[Records from a collection]
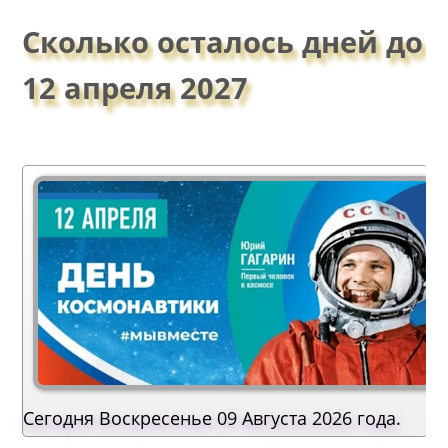
Сколько осталось дней до
12 апреля 2027
Сегодня Воскресенье 09 Августа 2026 года.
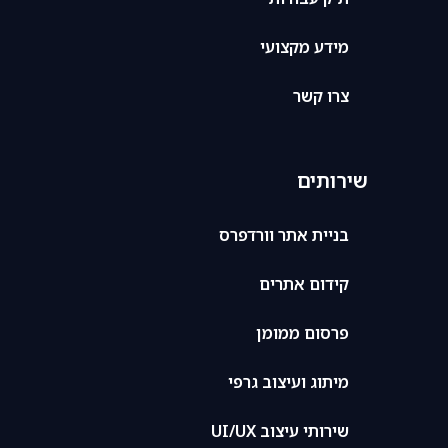
מידע מקצועי
צרו קשר
שירותים
בניית אתר וורדפרס
קידום אתרים
פרסום ממומן
מיתוג ועיצוב גרפי
שירותי עיצוב UI/UX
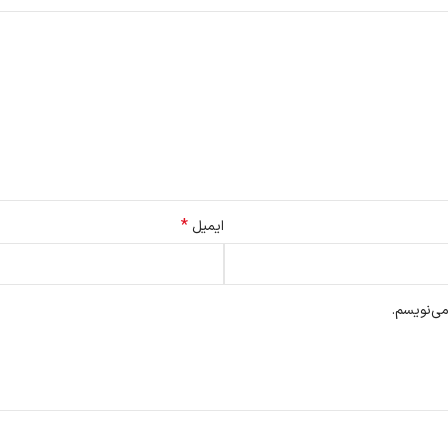
*
ایمیل
می‌نویسم.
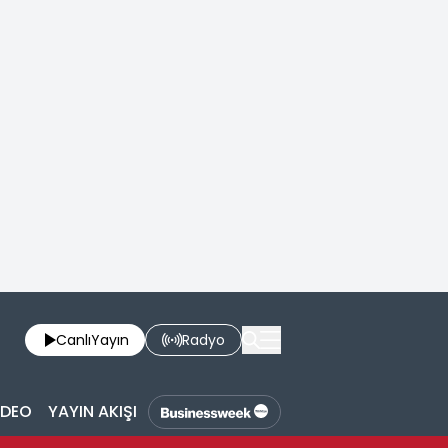
Canlı
Yayın
Radyo
İDEO
YAYIN AKIŞI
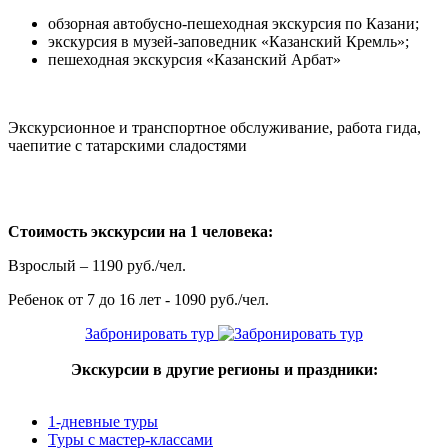
обзорная автобусно-пешеходная экскурсия по Казани;
экскурсия в музей-заповедник «Казанский Кремль»;
пешеходная экскурсия «Казанский Арбат»
Экскурсионное и транспортное обслуживание, работа гида,
чаепитие с татарскими сладостями
Стоимость экскурсии на 1 человека:
Взрослый – 1190 руб./чел.
Ребенок от 7 до 16 лет - 1090 руб./чел.
Забронировать тур
Экскурсии в другие регионы и праздники:
1-дневные туры
Туры с мастер-классами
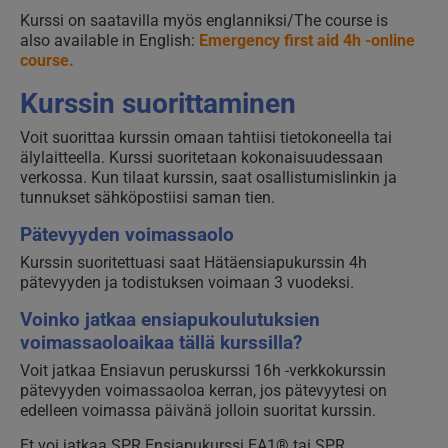
Kurssi on saatavilla myös englanniksi/The course is
also available in English:
Emergency first aid 4h -online
course.
Kurssin suorittaminen
Voit suorittaa kurssin omaan tahtiisi tietokoneella tai
älylaitteella. Kurssi suoritetaan kokonaisuudessaan
verkossa.
Kun tilaat kurssin,
s
aat osallistumislinkin ja
tunnukset sähköpostiisi saman tien.
Pätevyyden voimassaolo
Kurssin suoritettuasi saat Hätäensiapukurssin 4h
pätevyyden ja todistuksen voimaan 3 vuodeksi.
Voinko jatkaa ensiapukoulutuksien
voimassaoloaikaa tällä kurssilla?
Voit jatkaa Ensiavun peruskurssi 16h -verkkokurssin
pätevyyden voimassaoloa kerran, jos pätevyytesi on
edelleen voimassa päivänä jolloin suoritat kurssin.
Et voi jatkaa SPR Ensiapukurssi EA1® tai SPR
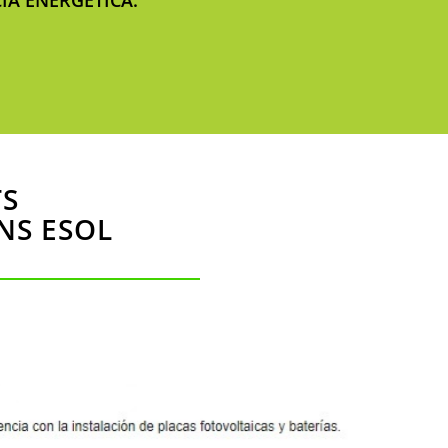
CIA ENERGÈTICA.
TS
NS ESOL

## Work instruction
Retype the text of all the records above line for line, without changing anything. Leave out the pictures.

## Solution below
Сколько осталось дней до
12 апреля 2027
Сегодня Воскресенье 09 Августа 2026 года.
מידע מקצועי
צרו קשר
שירותים
בניית אתר וורדפרס
קידום אתרים
פרסום ממומן
מיתוג ועיצוב גרפי
שירותי עיצוב UI/UX
*
ایمیل
می‌نویسم.
Canlı
Yayın
Radyo
İDEO
YAYIN AKIŞI
обзорная автобусно-пешеходная экскурсия по Казани;
экскурсия в музей-заповедник «Казанский Кремль»;
пешеходная экскурсия «Казанский Арбат»
Экскурсионное и транспортное обслуживание, работа гида,
чаепитие с татарскими сладостями
Стоимость экскурсии на 1 человека:
Взрослый – 1190 руб./чел.
Ребенок от 7 до 16 лет - 1090 руб./чел.
Забронировать тур
Экскурсии в другие регионы и праздники:
1-дневные туры
Туры с мастер-классами
Kurssi on saatavilla myös englanniksi/The course is
also available in English:
Emergency first aid 4h -online
course.
Kurssin suorittaminen
Voit suorittaa kurssin omaan tahtiisi tietokoneella tai
älylaitteella. Kurssi suoritetaan kokonaisuudessaan
verkossa.
Kun tilaat kurssin,
s
aat osallistumislinkin ja
tunnukset sähköpostiisi saman tien.
Pätevyyden voimassaolo
Kurssin suoritettuasi saat Hätäensiapukurssin 4h
pätevyyden ja todistuksen voimaan 3 vuodeksi.
Voinko jatkaa ensiapukoulutuksien
voimassaoloaikaa tällä kurssilla?
Voit jatkaa Ensiavun peruskurssi 16h -verkkokurssin
pätevyyden voimassaoloa kerran, jos pätevyytesi on
edelleen voimassa päivänä jolloin suoritat kurssin.
Et voi jatkaa SPR Ensiapukurssi EA1® tai SPR
CIA ENERGÈTICA.
TS
NS ESOL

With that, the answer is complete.